James Cameron wrote:
Are there application level software controls for the LEDs?  Turning off
the backlight for astronomy use is great, but that leaves the B-Test-1
units with one or two green LEDs still active, shining through both
sides of the upper section, and through the white case.  They are quite
bright in the dark.
The power LEDs are controlled by the EC (embedded controller) firmware, which provides no explicit provision whereby higher level software can ask for them to be turned off.

But there is a subterfuge that works. The LEDs happen to be driven by GPIO pins on the EC chip. From the main CPU, you can control the EC chip's GPIO pins. If you turn off the "output enable" bit on the pin that controls the power light, the light goes out. It seems unlikely that the EC firmware would notice that and turn it back on.

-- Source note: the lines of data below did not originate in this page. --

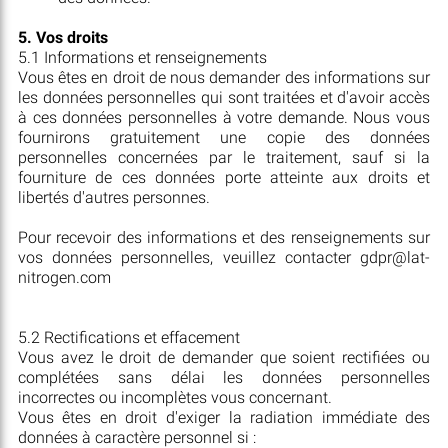
5. Vos droits
5.1 Informations et renseignements
Vous êtes en droit de nous demander des informations sur
les données personnelles qui sont traitées et d'avoir accès
à ces données personnelles à votre demande. Nous vous
fournirons gratuitement une copie des données
personnelles concernées par le traitement, sauf si la
fourniture de ces données porte atteinte aux droits et
libertés d'autres personnes.
Pour recevoir des informations et des renseignements sur
vos données personnelles, veuillez contacter gdpr@lat-
nitrogen.com
5.2 Rectifications et effacement
Vous avez le droit de demander que soient rectifiées ou
complétées sans délai les données personnelles
incorrectes ou incomplètes vous concernant.
Vous êtes en droit d'exiger la radiation immédiate des
données à caractère personnel si :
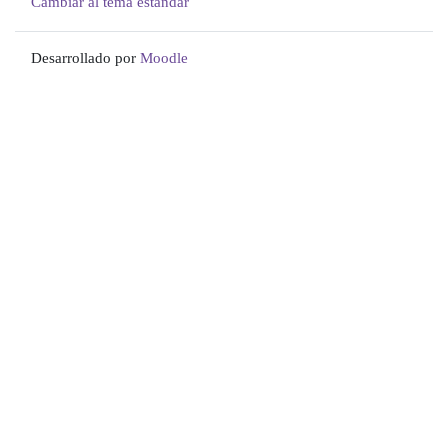
Cambiar al tema estándar
Desarrollado por
Moodle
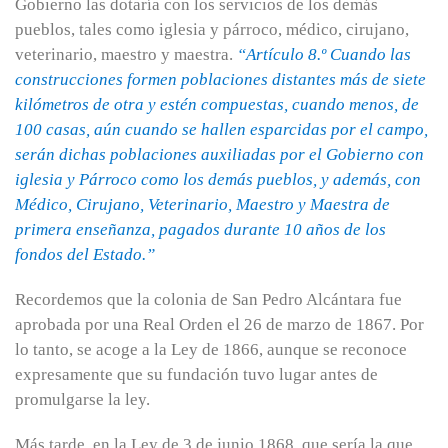
Gobierno las dotaría con los servicios de los demás
pueblos, tales como iglesia y párroco, médico, cirujano,
veterinario, maestro y maestra.
“Artículo 8.º Cuando las
construcciones formen poblaciones distantes más de siete
kilómetros de otra y estén compuestas, cuando menos, de
100 casas, aún cuando se hallen esparcidas por el campo,
serán dichas poblaciones auxiliadas por el Gobierno con
iglesia y Párroco como los demás pueblos, y además, con
Médico, Cirujano, Veterinario, Maestro y Maestra de
primera enseñanza, pagados durante 10 años de los
fondos del Estado.”
Recordemos que la colonia de San Pedro Alcántara fue
aprobada por una Real Orden el 26 de marzo de 1867. Por
lo tanto, se acoge a la Ley de 1866, aunque se reconoce
expresamente que su fundación tuvo lugar antes de
promulgarse la ley.
Más tarde, en la Ley de 3 de junio 1868, que sería la que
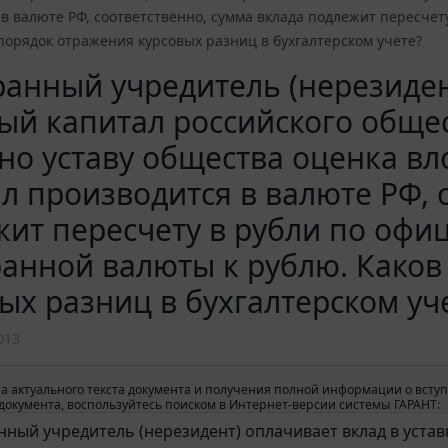
в валюте РФ, соответственно, сумма вклада подлежит пересчет
порядок отражения курсовых разниц в бухгалтерском учете?
анный учредитель (нерезиден
ый капитал российского обще
но уставу общества оценка вл
л производится в валюте РФ, 
ит пересчету в рубли по офи
анной валюты к рублю. Каков
ых разниц в бухгалтерском уч
013
а актуального текста документа и получения полной информации о вступ
окумента, воспользуйтесь поиском в Интернет-версии системы ГАРАНТ:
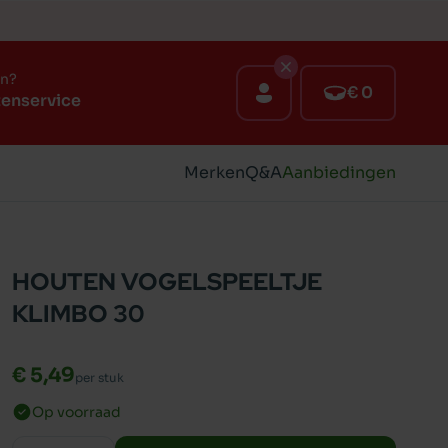
en?
€ 0
tenservice
Merken
Q&A
Aanbiedingen
HOUTEN VOGELSPEELTJE
KLIMBO 30
€ 5,49
per stuk
Op voorraad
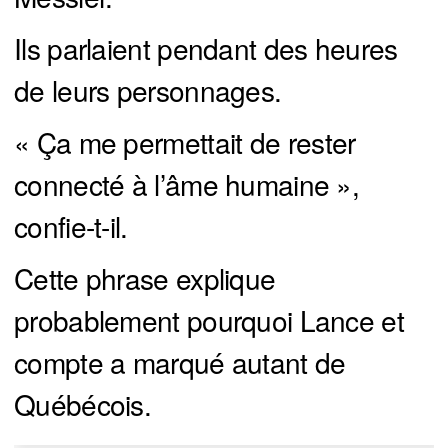
Ils parlaient pendant des heures
de leurs personnages.
« Ça me permettait de rester
connecté à l’âme humaine »,
confie-t-il.
Cette phrase explique
probablement pourquoi Lance et
compte a marqué autant de
Québécois.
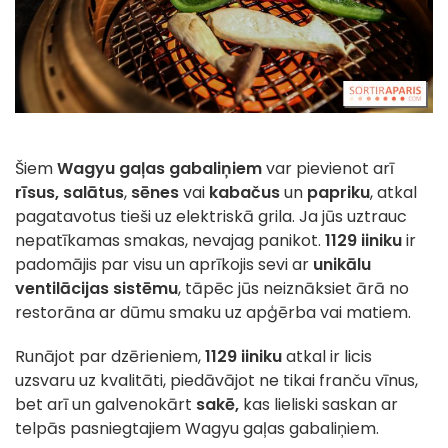
Šiem
Wagyu gaļas gabaliņiem
var pievienot arī
rīsus,
salātus
,
sēnes
vai
kabačus
un
papriku
, atkal
pagatavotus tieši uz elektriskā grila. Ja jūs uztrauc
nepatīkamas smakas, nevajag panikot.
1129 iiniku
ir
padomājis par visu un aprīkojis sevi ar
unikālu
ventilācijas sistēmu
, tāpēc jūs neiznāksiet ārā no
restorāna ar dūmu smaku uz apģērba vai matiem.
Runājot par dzērieniem,
1129 iiniku
atkal ir licis
uzsvaru uz kvalitāti, piedāvājot ne tikai franču vīnus,
bet arī un galvenokārt
sakē,
kas lieliski saskan ar
telpās pasniegtajiem Wagyu gaļas gabaliņiem.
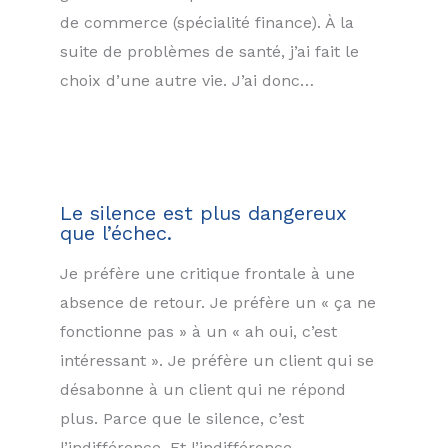
de commerce (spécialité finance). À la
suite de problèmes de santé, j’ai fait le
choix d’une autre vie. J’ai donc…
Le silence est plus dangereux
que l’échec.
Je préfère une critique frontale à une
absence de retour. Je préfère un « ça ne
fonctionne pas » à un « ah oui, c’est
intéressant ». Je préfère un client qui se
désabonne à un client qui ne répond
plus. Parce que le silence, c’est
l’indifférence. Et l’indifférence,…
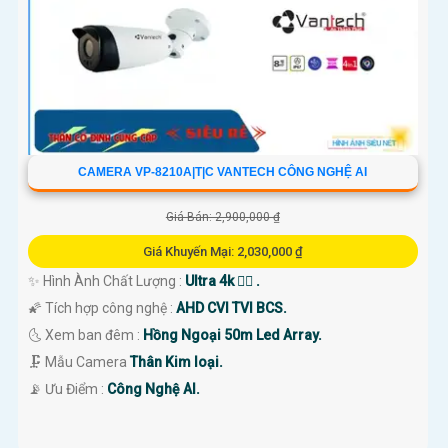
CAMERA VP-8210A|T|C VANTECH CÔNG NGHỆ AI
Giá Bán: 2,900,000 ₫
Giá Khuyến Mại: 2,030,000 ₫
✨ Hình Ành Chất Lượng :
Ultra 4k 👍🏾 .
🌠 Tích hợp công nghệ :
AHD CVI TVI BCS.
🌜 Xem ban đêm :
Hồng Ngoại 50m Led Array.
🗜️ Mẫu Camera
Thân Kim loại.
️📡 Ưu Điểm :
Công Nghệ AI.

Most code that deals with GPIOs sets up the basic configuration (enables, etc) once, then subsequently use the "output value" bits to control the pins.

You can demonstrate this from the firmware as follows:

  ok  d5  fc11 ec!

That is a brute force way; in practice you would want to read the value, turn off the 02 bit, and write it back:

  ok  fc11 ec@  2 invert and  fc11 ec!

ec@ and ec! are shorthand Forth words that perform a little I/O port dance to access internal EC chip registers - write 0xfc to I/O port 0x381, write 0x11 to I/O port 0x382, then either read or write the value at I/O port 0x383.